Bonus: Comparison Benchmark¶
Prompt: Compare your B+ tree against a classic B-tree on the same workload. Report point-lookup latency and range-scan latency.
Expectation in interview¶
You don't need to implement both. Articulate: - Point lookup: roughly the same I/O cost; B+ tree may have one extra leaf access (because it can't terminate early at an internal match), but in practice this is negligible. - Range scan: B+ tree wins decisively. For a scan returning k records over a tree of fanout b, B+ does O(log n + k/b) sequential I/O; classic B-tree does O(log n + k) with tree traversal at every step.
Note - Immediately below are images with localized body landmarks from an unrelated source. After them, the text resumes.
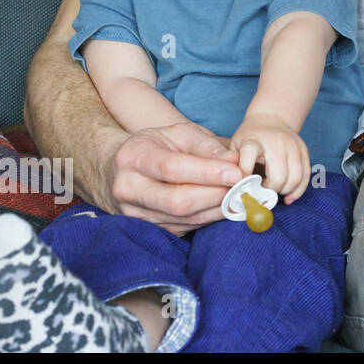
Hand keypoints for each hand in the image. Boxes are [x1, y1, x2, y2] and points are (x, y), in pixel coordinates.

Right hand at [106, 121, 242, 235]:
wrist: (120, 168)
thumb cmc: (157, 146)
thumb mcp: (180, 134)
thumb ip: (207, 146)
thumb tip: (235, 162)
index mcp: (133, 157)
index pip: (173, 169)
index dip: (208, 173)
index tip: (237, 172)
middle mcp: (127, 188)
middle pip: (178, 200)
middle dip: (216, 194)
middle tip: (243, 186)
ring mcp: (134, 213)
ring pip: (183, 218)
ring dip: (217, 208)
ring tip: (238, 195)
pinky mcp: (148, 228)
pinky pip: (184, 228)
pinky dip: (208, 217)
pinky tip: (223, 205)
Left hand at [230, 111, 310, 203]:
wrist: (271, 119)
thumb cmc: (250, 138)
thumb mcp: (235, 146)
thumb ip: (232, 165)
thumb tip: (235, 189)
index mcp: (255, 140)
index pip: (250, 156)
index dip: (244, 174)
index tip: (242, 185)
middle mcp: (277, 142)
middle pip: (279, 177)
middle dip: (269, 190)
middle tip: (261, 192)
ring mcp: (294, 146)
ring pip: (295, 178)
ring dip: (284, 191)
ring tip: (273, 191)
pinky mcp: (304, 151)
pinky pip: (306, 176)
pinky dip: (298, 190)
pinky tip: (288, 197)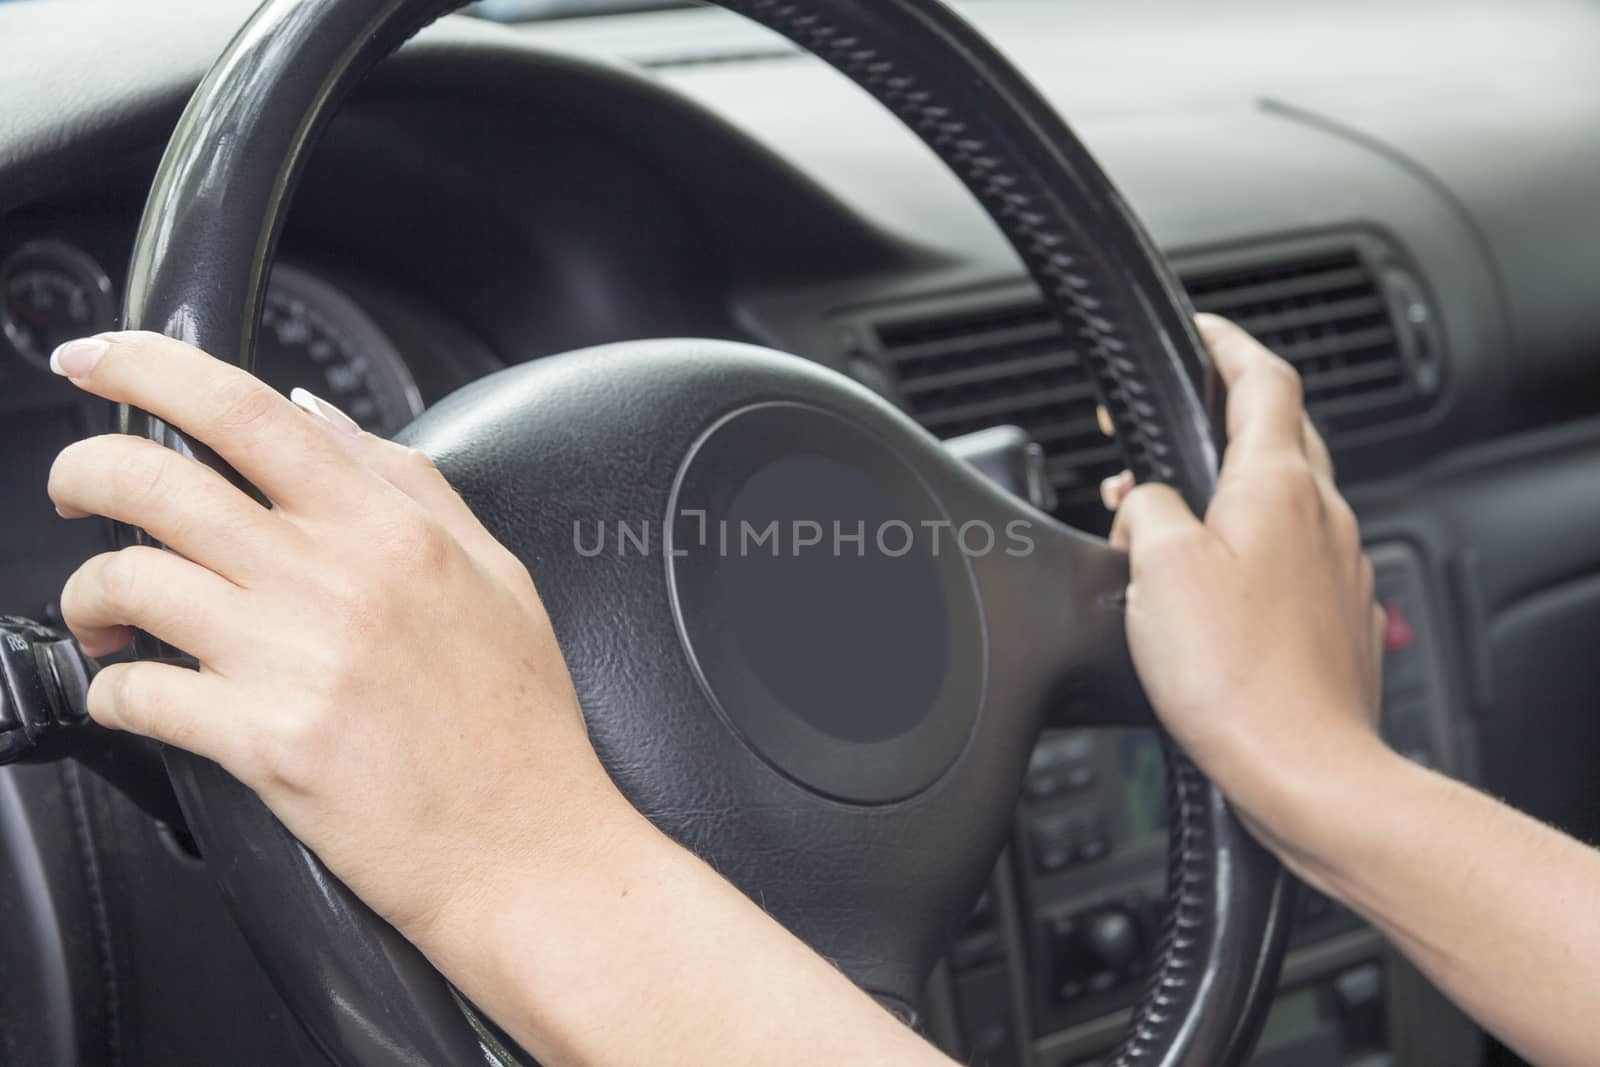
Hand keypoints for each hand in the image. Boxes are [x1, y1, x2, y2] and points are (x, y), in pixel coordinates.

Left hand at [46, 331, 633, 940]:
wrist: (527, 846)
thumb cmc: (520, 719)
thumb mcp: (496, 572)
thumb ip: (408, 481)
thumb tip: (316, 415)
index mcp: (389, 530)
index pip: (246, 411)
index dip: (150, 367)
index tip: (99, 359)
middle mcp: (332, 581)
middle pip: (152, 482)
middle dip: (81, 470)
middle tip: (74, 490)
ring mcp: (291, 662)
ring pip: (126, 580)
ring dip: (89, 590)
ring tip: (106, 613)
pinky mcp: (261, 745)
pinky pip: (135, 693)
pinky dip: (111, 687)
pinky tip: (136, 691)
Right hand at [1105, 314, 1386, 846]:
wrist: (1305, 770)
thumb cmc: (1237, 677)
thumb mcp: (1154, 567)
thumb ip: (1144, 509)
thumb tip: (1143, 503)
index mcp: (1278, 486)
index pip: (1262, 378)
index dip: (1225, 343)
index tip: (1200, 332)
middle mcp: (1320, 516)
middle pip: (1276, 434)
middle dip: (1214, 422)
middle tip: (1158, 434)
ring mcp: (1336, 567)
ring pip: (1279, 501)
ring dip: (1221, 495)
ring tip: (1159, 525)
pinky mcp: (1336, 617)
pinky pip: (1287, 557)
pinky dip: (1244, 551)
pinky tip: (1203, 590)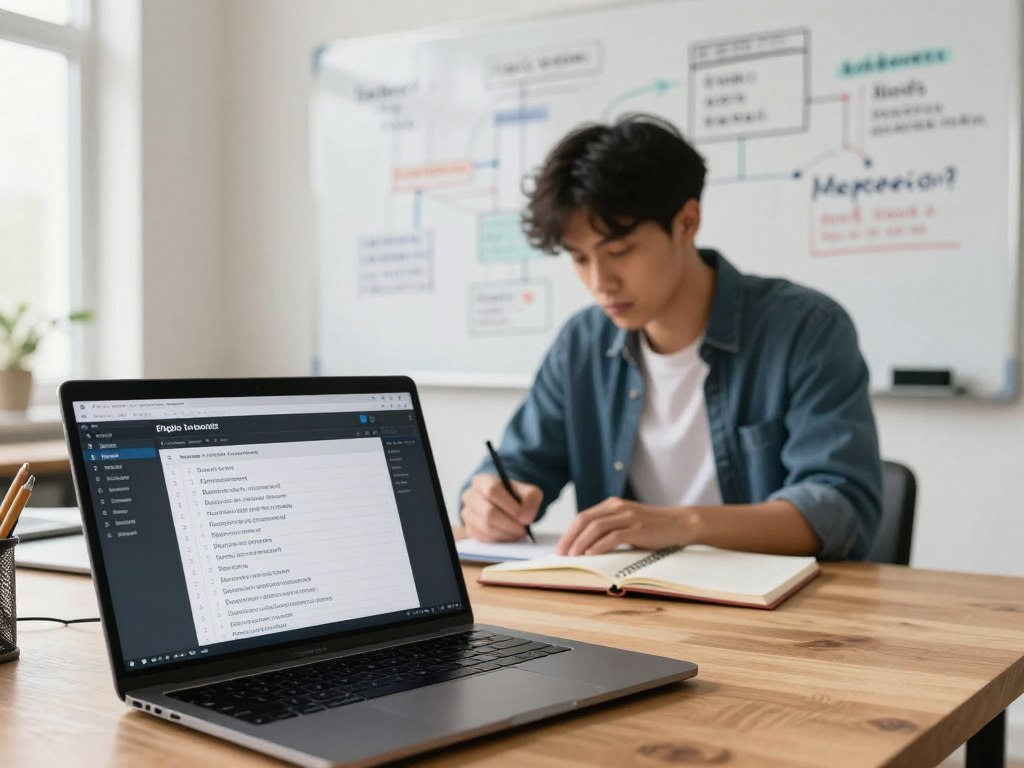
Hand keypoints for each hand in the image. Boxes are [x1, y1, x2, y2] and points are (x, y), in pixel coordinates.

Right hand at [460, 473, 541, 542]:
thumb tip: (524, 518)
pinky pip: (484, 538)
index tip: (521, 515)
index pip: (492, 490)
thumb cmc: (515, 496)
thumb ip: (531, 499)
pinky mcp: (470, 529)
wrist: (505, 505)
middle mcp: (471, 495)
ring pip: (486, 527)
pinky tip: (510, 536)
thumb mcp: (528, 491)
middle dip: (509, 524)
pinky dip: (500, 540)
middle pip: (488, 512)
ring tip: (519, 533)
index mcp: (483, 481)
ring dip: (506, 533)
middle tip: (523, 529)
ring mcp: (468, 513)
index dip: (508, 504)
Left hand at [556, 497, 696, 555]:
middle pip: (585, 520)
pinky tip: (591, 554)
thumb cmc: (653, 528)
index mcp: (612, 505)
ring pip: (596, 527)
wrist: (681, 523)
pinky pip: (614, 536)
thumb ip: (609, 529)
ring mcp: (628, 517)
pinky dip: (600, 545)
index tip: (560, 548)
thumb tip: (585, 547)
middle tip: (561, 554)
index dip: (569, 532)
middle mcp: (618, 507)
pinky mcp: (639, 528)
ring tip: (573, 556)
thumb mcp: (627, 522)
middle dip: (570, 538)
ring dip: (581, 543)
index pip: (583, 517)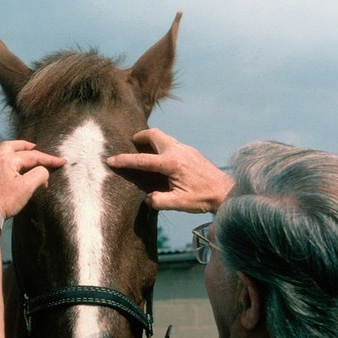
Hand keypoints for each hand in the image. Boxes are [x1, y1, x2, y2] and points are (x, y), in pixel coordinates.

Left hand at [0, 140, 65, 218]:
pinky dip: (9, 162)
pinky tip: (13, 172)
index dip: (49, 159)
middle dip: (27, 146)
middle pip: (13, 146)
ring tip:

For k = 1M, b = 100: B+ does ~10⁴ sequential reads, B-tree does ~10⁶ random reads — a 100× gap.
That qualitative explanation is more valuable than benchmark numbers in a 45-minute interview.
Summary¶
These eight problems cover the surface area of "implement a B+ tree" interviews. The recurring themes:
- Distinguish leaves from internals. Data lives at leaves; routing keys are not records.
- Maintain the leaf chain. Splits and merges must splice / unsplice correctly.
- Copy-up for leaf splits, move-up for internal splits.
- Iterating via the leaf chain is O(1) per step. Don't iterate via tree traversal.
- Concurrency is hard. Latch coupling, OLC, Lehman-Yao right-links, CoW — each is a coherent answer to the same problem.
If you can implement problem 1 correctly under interview pressure and articulate the trade-offs for problems 4–6, you have demonstrated mastery.
Further Practice¶
- LeetCode 731, 732 (interval problems where range scans help).
- Build a tiny SQLite-style storage engine — see CMU 15-445 Database Systems course project handouts.
- Read PostgreSQL
src/backend/access/nbtree/READMEand identify which interview problems it addresses.